Your goal: Reproduce every line of the items below verbatim, keeping the original order.
Given entries below:
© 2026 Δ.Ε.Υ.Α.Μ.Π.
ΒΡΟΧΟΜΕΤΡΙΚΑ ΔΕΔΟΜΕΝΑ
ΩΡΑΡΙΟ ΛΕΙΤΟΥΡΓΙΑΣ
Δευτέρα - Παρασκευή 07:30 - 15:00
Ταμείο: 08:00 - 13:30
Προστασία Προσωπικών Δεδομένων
End of Given entries.
Exercise output:
© 2026 Δ.Ε.Υ.Α.Μ.Π.
ΒΡΟΧΟΜΕΤΡΙΚΑ ΔΕΔΟΜΕΝΑ
ΩΡΑΡΙΟ ΛΕΙΤΟΥΡΓΙΑΣ
Δευτέρα - Παρασκευή 07:30 - 15:00
Ταμείο: 08:00 - 13:30
Προστασία Προσωπικών Δεδομένων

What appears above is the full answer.